# PAGE:
Dans UNE SOMME DE SOUVENIRS, la réalité donnée par l’intermédiaire du merveilleux (monsieur Wilson extrait de son oreille gauche ses souvenirs) procure à chaque souvenir un sens encore plus profond. Le passé retentit dans toute la vie de chaque personne et il fait écho dans la vie de ses descendants. Ces derniers en sont les héritiers. Grâce à eux, ils peuvent connaître les êtres chers disparus, se situer dans l’histoire familiale dont ils sont le produit et se comprendre dans cet héritage. Il est donc important et primordiale de les transmettre. Avec une écriture poétique émouvante, tendre, sensible, Thomas Scotto redonne vie au jeune homme qu’était monsieur Wilson et à la belle histoire d’amour vécue avec celle qui deviendra son épouse : « On aperçoit les frissons partagés d’un couple d’adolescents avant de monter dans une nacelle bleue, puis leurs bras enlacés pendant des tours et des tours, puis leurs lèvres jointes jusqu’à l’arrêt complet, puis, au moment de partir, deux traces dans la neige… l’empreinte de leur amour tout chaud sur le manège ». Les souvenirs immortalisent des moments éphémères comme une empreinte sur la neige. Mais ils ne s’effacent jamais.

# LIGNES DE DONNÉES:
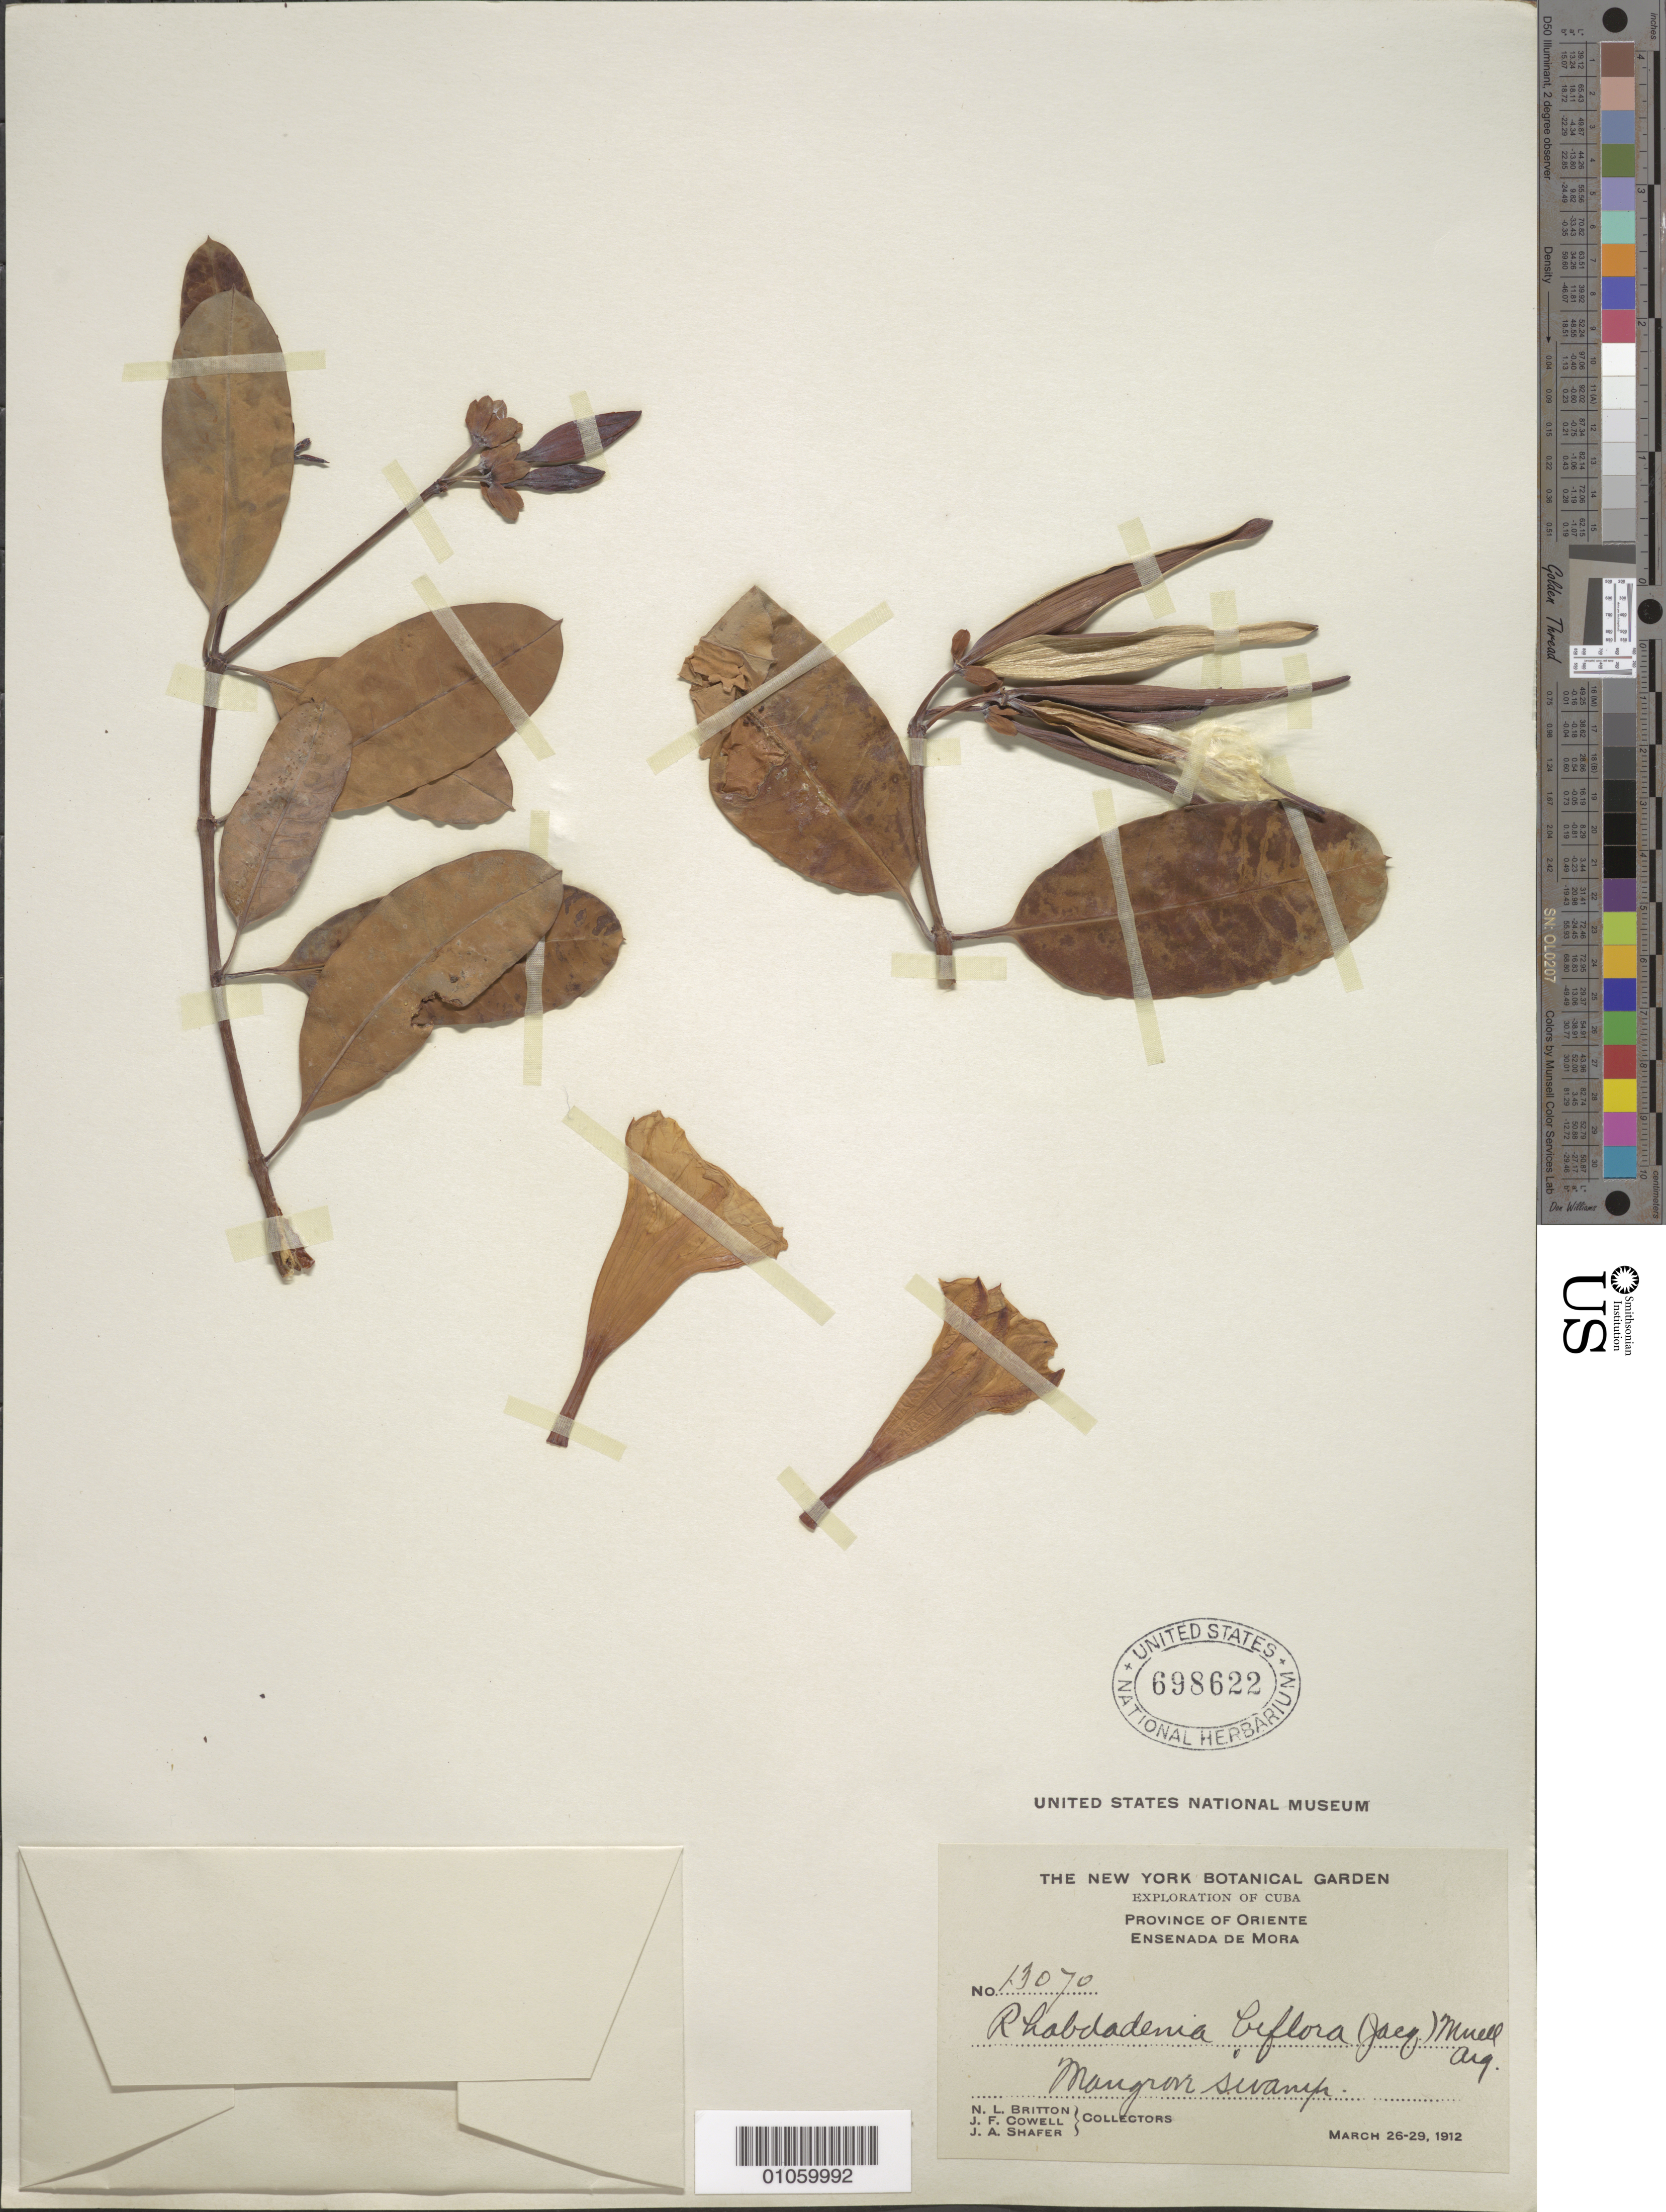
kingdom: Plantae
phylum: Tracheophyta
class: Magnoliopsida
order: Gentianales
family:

# TRAVAIL À FAIRE:
1: Traduisez en anglais cette phrase du texte sur UNE SOMME DE SOUVENIRS : « Les souvenirs immortalisent des moments éphémères comme une empreinte sur la neige. »
2: Reprenez, s'il vous plaît, le texte sur UNE SOMME DE SOUVENIRS à partir de sa dernière phrase.

# RÉPONSES:
1: Memories immortalize fleeting moments like a print in the snow.

2:
Les attrayantes illustrations réalistes d’Annaviola Faresin, à l’aquarelle et au crayon, avec leurs personnages aux visages expressifs, accentuent l’émotion procurée par le texte. Le jeu entre le noir et le blanc des maisons, les personnages et les souvenirs en couleur transforment l’ouvrage en véritable objet esthétique. Les touches de couleur rouges (symbolisant dans le livre le tango et l’amour) et vertes réchauffent les teintes douces et surannées. Texte et images se conjuguent harmonieusement permettant une agréable visualisation de la narration en invitant les lecteurs à la réflexion et au rêve. Une somme de souvenirs est un magnifique ouvrage philosophique, pertinent, littéraire, poétique, picturale sur la transmission. Une fois de plus, les Editions Notari se démarquent des autres maisons d’Edition par leur mise en page très soignée, leur originalité, leur beauté et leur richesse en proposant un ouvrage destiné aussi bien aux petits qu’aux grands.
- Le merveilleux s’exprime dans un univers factice et incroyable. Les événements surnaturels interviennent et sont acceptés comme tels.